Le 15 novembre 2022, l’arrêté de bonnes pratiques pris en application de la loi bioéthique du 2 août 2021 est paru au journal officiel. Cet arrêté fixe les règles de prise en charge médicale des enfants présentant des “variations du développement génital”.
Sans surprise, l’arrêté poursuit la dynamique de pathologisation des traits intersexes, qui s’inscrit tout au long du texte. L’arrêté consacre le droit des médecins à définir les traitements des enfants intersexes.
Premièrement, le dispositif systématise la prise en charge des enfants concernés dans les centres de référence et instaure une obligation de réunion de concertation pluridisciplinaire nationale (RCP). Il en ressort que les médecins peuvent désormais s’arroger le droit de définir quels enfants seront soumis à ce dispositif, puisqu’ils pourront faire le tri entre différentes variations, notamment en appréciant le “degré de marquage” de celles-ci, et donc celles qui feront l’objet d’une RCP ou non.
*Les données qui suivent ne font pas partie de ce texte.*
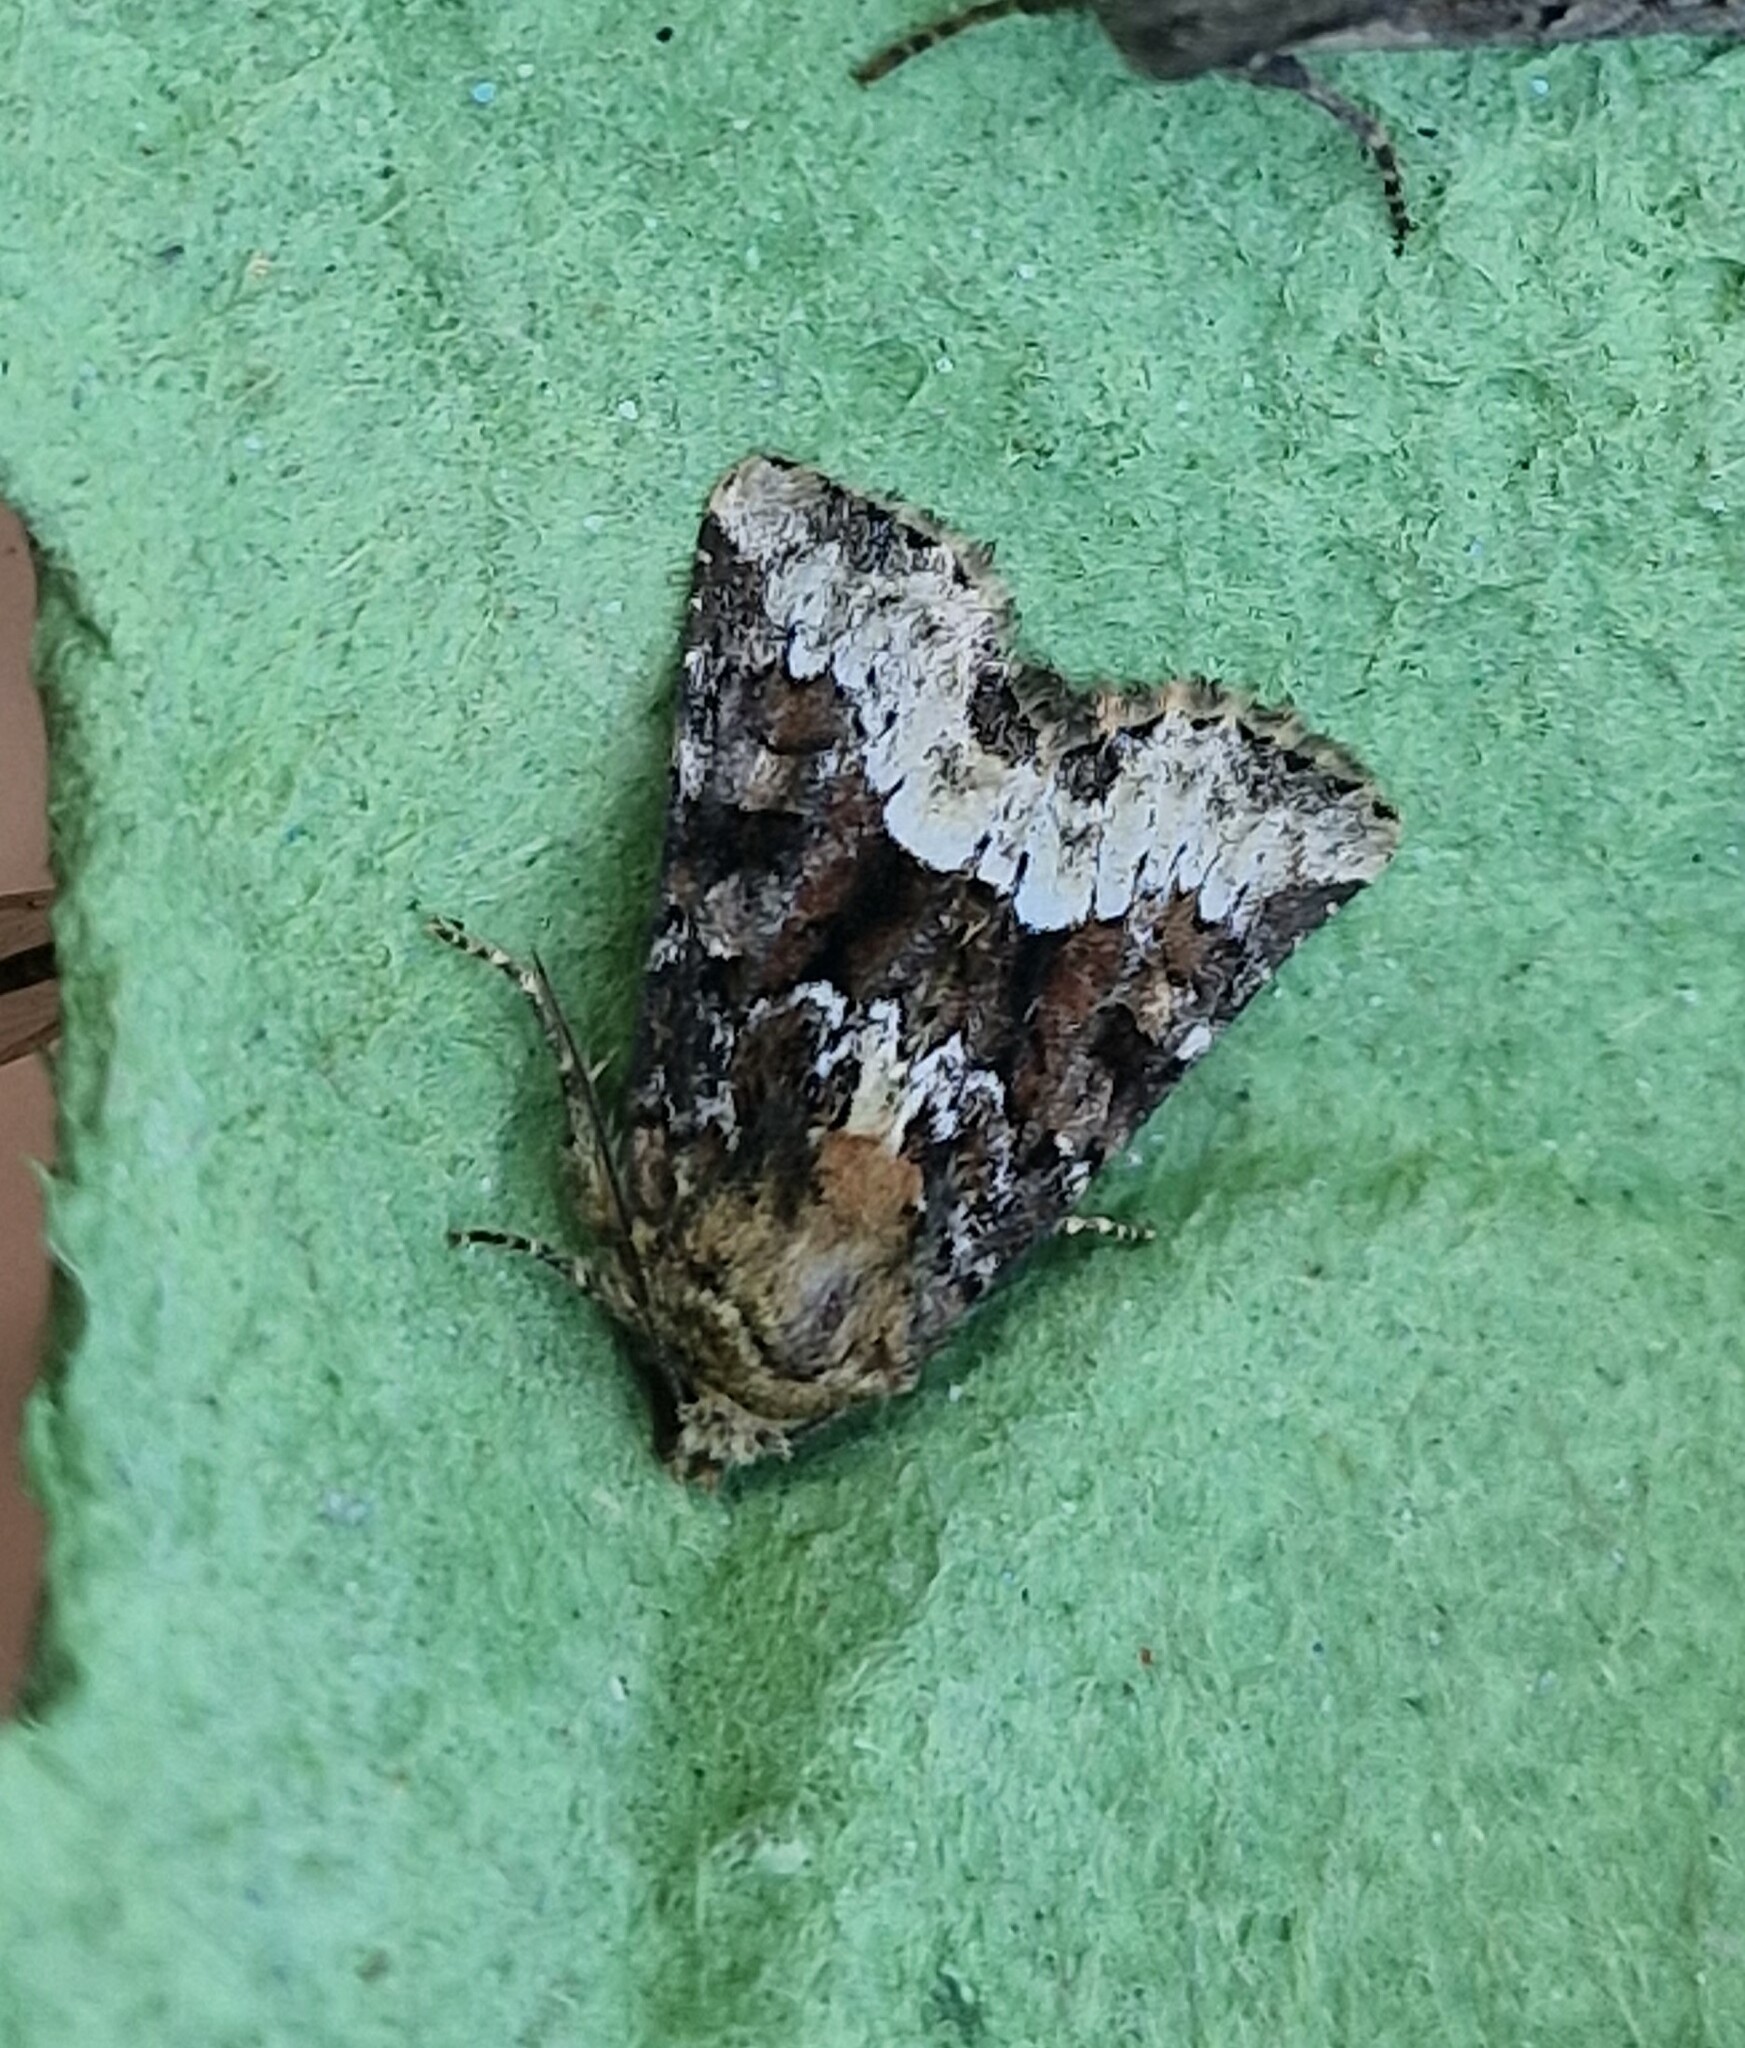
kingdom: Animalia
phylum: Arthropoda
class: Insecta
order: Lepidoptera
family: Noctuidae
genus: Oligia
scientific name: Oligia strigilis
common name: Marbled minor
En institutionnalisant une discussion à huis clos entre médecins sans garanties suffisantes pour protéger le consentement éclairé des enfants, le gouvernement renouvelle sa confiance aux médecins des centres de référence et témoigne ainsi clairement de sa tolérance envers les mutilations et les traitements non consentis.
Deuxièmement, si l’arrêté énonce que “la seule finalité de conformation des organes génitaux atypiques de l’enfant aux représentations du féminin et du masculin ne constitue pas une nécessité médicale”, cette prétendue avancée méconnaît la réalité des motivations présentées pour les interventions pratiquées sur les enfants intersexes. En effet, aucun praticien ne présente la conformation comme seul motif d’intervention. Les mutilations intersexes sont aujourd’hui justifiées par des arguments relevant de la fonctionnalité, du développement psychosocial, ou encore du lien parental.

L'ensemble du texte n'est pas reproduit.